[Rows from a segmentation dataset]
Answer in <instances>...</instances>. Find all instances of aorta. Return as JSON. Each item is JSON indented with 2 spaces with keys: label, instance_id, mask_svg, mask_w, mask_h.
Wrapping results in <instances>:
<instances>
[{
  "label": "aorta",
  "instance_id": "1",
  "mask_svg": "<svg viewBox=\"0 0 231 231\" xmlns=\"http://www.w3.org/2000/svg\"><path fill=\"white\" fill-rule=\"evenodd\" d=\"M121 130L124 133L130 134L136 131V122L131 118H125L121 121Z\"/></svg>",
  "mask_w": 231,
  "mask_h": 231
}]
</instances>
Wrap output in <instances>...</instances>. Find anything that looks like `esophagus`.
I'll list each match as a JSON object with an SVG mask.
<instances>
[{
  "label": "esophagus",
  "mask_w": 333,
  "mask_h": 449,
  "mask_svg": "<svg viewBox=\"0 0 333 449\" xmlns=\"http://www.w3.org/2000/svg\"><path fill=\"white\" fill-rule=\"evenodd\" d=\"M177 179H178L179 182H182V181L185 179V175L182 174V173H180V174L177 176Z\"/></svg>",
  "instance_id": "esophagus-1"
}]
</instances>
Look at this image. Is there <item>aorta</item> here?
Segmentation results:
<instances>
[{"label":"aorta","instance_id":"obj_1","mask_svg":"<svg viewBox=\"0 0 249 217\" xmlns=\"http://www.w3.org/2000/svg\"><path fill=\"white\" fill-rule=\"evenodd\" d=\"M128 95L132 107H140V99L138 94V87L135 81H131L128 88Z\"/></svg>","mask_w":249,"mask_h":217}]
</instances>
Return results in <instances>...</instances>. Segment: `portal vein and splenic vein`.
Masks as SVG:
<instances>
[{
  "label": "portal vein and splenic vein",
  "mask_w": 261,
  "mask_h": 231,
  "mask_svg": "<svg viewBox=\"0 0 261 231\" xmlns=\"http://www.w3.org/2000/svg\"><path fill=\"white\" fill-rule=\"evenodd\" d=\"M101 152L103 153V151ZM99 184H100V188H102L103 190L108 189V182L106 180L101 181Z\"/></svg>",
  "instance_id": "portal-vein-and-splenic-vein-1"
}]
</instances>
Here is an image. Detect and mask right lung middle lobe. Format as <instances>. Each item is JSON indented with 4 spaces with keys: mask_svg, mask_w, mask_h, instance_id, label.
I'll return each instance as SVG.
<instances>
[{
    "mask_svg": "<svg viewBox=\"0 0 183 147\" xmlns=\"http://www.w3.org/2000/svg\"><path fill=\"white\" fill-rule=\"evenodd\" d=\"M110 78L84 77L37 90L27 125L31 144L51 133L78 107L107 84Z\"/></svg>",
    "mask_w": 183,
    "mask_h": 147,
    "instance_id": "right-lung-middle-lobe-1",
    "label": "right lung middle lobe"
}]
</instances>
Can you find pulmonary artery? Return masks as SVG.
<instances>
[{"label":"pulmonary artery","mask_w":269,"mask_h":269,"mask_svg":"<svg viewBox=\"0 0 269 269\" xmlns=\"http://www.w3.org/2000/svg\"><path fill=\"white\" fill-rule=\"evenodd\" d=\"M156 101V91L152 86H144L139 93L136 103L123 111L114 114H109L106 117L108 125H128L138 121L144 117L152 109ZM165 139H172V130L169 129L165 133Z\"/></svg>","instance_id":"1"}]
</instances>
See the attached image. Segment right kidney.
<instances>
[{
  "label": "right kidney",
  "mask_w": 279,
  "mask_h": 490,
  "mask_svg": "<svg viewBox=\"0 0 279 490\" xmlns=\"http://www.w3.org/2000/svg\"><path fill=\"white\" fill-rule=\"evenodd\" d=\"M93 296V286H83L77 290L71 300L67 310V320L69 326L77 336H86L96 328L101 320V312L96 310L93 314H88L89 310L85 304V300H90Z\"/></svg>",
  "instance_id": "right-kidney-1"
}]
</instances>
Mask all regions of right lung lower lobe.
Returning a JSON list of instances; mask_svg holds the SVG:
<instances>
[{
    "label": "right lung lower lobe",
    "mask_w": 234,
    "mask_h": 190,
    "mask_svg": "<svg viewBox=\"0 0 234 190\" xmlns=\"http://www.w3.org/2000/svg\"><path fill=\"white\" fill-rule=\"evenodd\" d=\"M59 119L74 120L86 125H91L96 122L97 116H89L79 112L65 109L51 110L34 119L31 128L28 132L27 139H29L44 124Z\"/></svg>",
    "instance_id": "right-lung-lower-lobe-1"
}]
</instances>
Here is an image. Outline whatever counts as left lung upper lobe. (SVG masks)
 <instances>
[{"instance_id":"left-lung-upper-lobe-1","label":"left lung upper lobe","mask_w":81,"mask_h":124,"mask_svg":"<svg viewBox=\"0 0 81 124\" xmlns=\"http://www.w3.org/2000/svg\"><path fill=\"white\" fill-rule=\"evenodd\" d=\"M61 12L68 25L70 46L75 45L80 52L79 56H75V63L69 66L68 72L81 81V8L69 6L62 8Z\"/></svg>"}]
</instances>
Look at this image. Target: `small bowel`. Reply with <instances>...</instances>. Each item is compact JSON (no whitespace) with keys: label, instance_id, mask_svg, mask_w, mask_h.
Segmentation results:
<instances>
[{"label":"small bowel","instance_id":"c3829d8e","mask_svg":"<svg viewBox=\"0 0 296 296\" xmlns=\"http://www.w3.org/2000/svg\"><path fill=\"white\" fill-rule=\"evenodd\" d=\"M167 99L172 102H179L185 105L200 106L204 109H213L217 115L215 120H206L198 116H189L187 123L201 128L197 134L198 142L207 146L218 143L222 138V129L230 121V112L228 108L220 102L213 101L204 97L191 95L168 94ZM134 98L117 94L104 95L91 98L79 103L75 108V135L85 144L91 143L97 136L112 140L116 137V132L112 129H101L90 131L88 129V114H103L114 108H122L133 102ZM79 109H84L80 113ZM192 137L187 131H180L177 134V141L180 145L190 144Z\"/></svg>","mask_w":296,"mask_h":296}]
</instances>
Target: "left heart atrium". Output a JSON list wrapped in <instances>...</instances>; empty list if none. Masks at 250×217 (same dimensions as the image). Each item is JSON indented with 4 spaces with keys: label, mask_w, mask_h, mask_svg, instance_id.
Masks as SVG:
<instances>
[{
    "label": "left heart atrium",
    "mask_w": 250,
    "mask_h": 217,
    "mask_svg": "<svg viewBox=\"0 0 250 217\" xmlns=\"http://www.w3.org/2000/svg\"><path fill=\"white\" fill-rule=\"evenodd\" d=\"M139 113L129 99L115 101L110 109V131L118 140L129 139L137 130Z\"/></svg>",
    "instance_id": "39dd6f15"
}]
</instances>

### GIVEN REQUEST
Repeat the lines of this listing word for word, from start to finish.

### SOLUTION
Answer in <instances>...</instances>. Find all instances of aorta. Return as JSON. Each item is JSON indented with 2 spaces with keys: label, instance_id, mask_svg, mask_w, mask_h.
Wrapping results in <instances>:
<instances>
[{
  "label": "aorta",
  "instance_id": "1",
  "mask_svg": "<svg viewBox=\"0 0 231 231\" xmlns=\"http://www.w3.org/2000/svg\"><path fill=\"white\" fill-rule=\"evenodd\" d=\"M121 130L124 133L130 134L136 131V122L131 118H125L121 121Z\"/></svg>",
  "mask_w": 231,
  "mask_h": 231
}]
</instances>
Wrap output in <instances>...</instances>. Find anything that looks like `esophagus`.
I'll list each match as a JSON object with an SVG mask.
<instances>
[{
  "label": "esophagus",
  "mask_w": 333,
  "mask_h": 449,
  "mask_svg": "<svg viewBox=\"0 0 333 449\" xmlns=\"http://www.w3.org/2000/svg\"><path fill=\"white\" fill-rule=\"evenodd\" d=\"M177 179H178L179 182H182V181L185 179V175L182 174V173H180V174L177 176Z\"/></svg>",
  "instance_id": "esophagus-1"
}]
</instances>
Look at this image. Is there <item>aorta</item> here?
Segmentation results:
<instances>
[{"label":"aorta","instance_id":"obj_1","mask_svg":"<svg viewBox=\"0 0 249 217\" xmlns=\"http://www.w3.org/2000/svg\"><path fill=\"white\" fill-rule=\"evenodd\" d=\"M128 95L132 107H140V99L138 94V87L135 81H131L128 88Z\"/></svg>","mask_w":249,"mask_h":217}]
</instances>
Return results in <instances>...</instances>. Segment: `portal vein and splenic vein`.
Masks as SVG:
<instances>
[{
  "label": "portal vein and splenic vein",
  "mask_w": 261,
  "mask_h": 231,
  "mask_svg": "<svg viewBox=\"0 0 261 231\" xmlns=\"http://www.w3.org/2000/svg\"><path fill=\"white\" fill-rule=\"evenodd\" d=\"M101 152L103 153V151ZM99 184H100V188H102L103 190L108 189V182L106 180L101 181Z\"/></svg>",
  "instance_id": "portal-vein-and-splenic-vein-1"
}]
</instances>
Here is an image. Detect and mask right lung middle lobe. Format as <instances>. Each item is JSON indented with 4 spaces with keys: mask_svg, mask_w, mask_h, instance_id, label.
I'll return each instance as SVG.
<instances>
[{
    "mask_svg": "<svg viewBox=\"0 0 183 147\" xmlns=\"http://www.w3.org/2000/svg\"><path fill=\"white\" fill-rule=\"evenodd\" d=\"M110 78L84 77L37 90L27 125L31 144L51 133L78 107L107 84Z\"/></svg>",
    "mask_w": 183,
    "mask_h": 147,
    "instance_id": "right-lung-middle-lobe-1",
    "label": "right lung middle lobe"
}]
</instances>
Can you find pulmonary artery? Return masks as SVG.
<instances>
[{"label":"pulmonary artery","mask_w":269,"mask_h":269,"mask_svg":"<svg viewBox=\"0 0 269 269\" xmlns=\"http://www.w3.org/2000/svg\"><path fill=\"white\" fill-rule=\"evenodd\" d=\"M156 101V91L152 86H144L139 93L136 103L123 111L114 114H109L106 117L108 125H128L138 121L144 117L152 109ZM165 139H172V130L169 129L165 133Z\"/></svg>","instance_id":"1"}]
</instances>
See the attached image. Segment right kidney.
<instances>
[{
  "label": "right kidney",
  "mask_w": 279,
  "mask_h": 490,
  "mask_svg": "<svg viewBox=\"0 0 279 490\" xmlns=\"http://www.w3.org/2000/svg\"><path fill=\"white\" fill-rule=\"evenodd\" d=\"M93 296V286H83L77 290L71 300L67 310V320L69 326L77 336H86L96 328L101 320V312L96 310L93 314H88L89 310L85 304V300H90Z\"/></svg>",
  "instance_id": "right-kidney-1"
}]
</instances>
Mask all regions of right lung lower lobe.
Returning a JSON list of instances; mask_svg holds the SVG:
<instances>
[{
    "label": "right lung lower lobe",
    "mask_w": 234,
    "mask_h": 190,
    "mask_svg": "<svg viewBox=\"0 0 234 190\" xmlns=\"http://www.w3.org/2000/svg\"><path fill=\"white\" fill-rule=\"evenodd\" d=\"M59 119L74 120L86 125H91L96 122L97 116H89L79 112L65 109L51 110L34 119L31 128L28 132L27 139H29L44 124Z\"/></svg>",
    "instance_id": "right-lung-lower-lobe-1"
}]
</instances>
Here is an image. Outline whatever counts as left lung upper lobe. (SVG masks)
 <instances>
[{"instance_id":"left-lung-upper-lobe-1","label":"left lung upper lobe","mask_w":81,"mask_h":124,"mask_svg":"<svg viewBox=\"0 0 81 124\" xmlns=\"http://www.w3.org/2000/svg\"><path fill=\"white\" fill-rule=\"evenodd\" d=\"M61 12L68 25L70 46L75 45L80 52L79 56H75V63L69 66L68 72L81 81V8L69 6L62 8Z\"/></svg>"}]
</instances>
Look at this image. Target: `small bowel`. Reply with <instances>...</instances>. Each item is compact JSON (no whitespace) with keys: label, instance_id, mask_svg, mask_w, mask_h.
Segmentation results:
<instances>
[{"label":"small bowel","instance_id":"c3829d8e","mask_svg":"<svg viewBox=\"0 0 296 296\" xmlns=\"http://www.w3.org/2000/svg\"><path fill=\"white\" fill-rule=\"evenodd\" d=\"M167 99L172 102H179L185 105L200 106L204 109H213L217 115L215 120H206L198 116H189L187 123L201 128L197 134L198 142L207 146L218 143L222 138V129L230 121V112L228 108L220 102L213 101L204 97L191 95L168 94ZM134 98L117 94L104 95L91 98L79 103L75 108V135L85 144L91 143L97 136L112 140L116 137V132L112 129H101L90 131L88 129V114H103L114 108H122L133 102ZM79 109H84L80 113ZM192 137L187 131H180L177 134V141L180 145L190 144Z\"/></svg>","mask_w":296,"mask_h":296}]
</instances>
Target: "left heart atrium". Output a JSON list wrapped in <instances>...</instances>; empty list if none. Masks at 250×217 (same dimensions as the image). Each item is JSON indented with 4 spaces with keys: label, mask_w, mask_h, mask_svg, instance_id.
Masks as SVG:
<instances>
[{
    "label": "left heart atrium",
    "mask_w": 250,
    "mask_h": 217,
    "mask_svg": "<svg viewBox=\"0 0 250 217\" xmlns=\"http://www.w3.org/2000/svg\"><path fill=\"white\" fill-rule=\"evenodd\" d=\"M139 113L129 99L115 101L110 109V131L118 140L129 139L137 130Z\"/></svg>",
    "instance_id": "39dd6f15"
}]
</instances>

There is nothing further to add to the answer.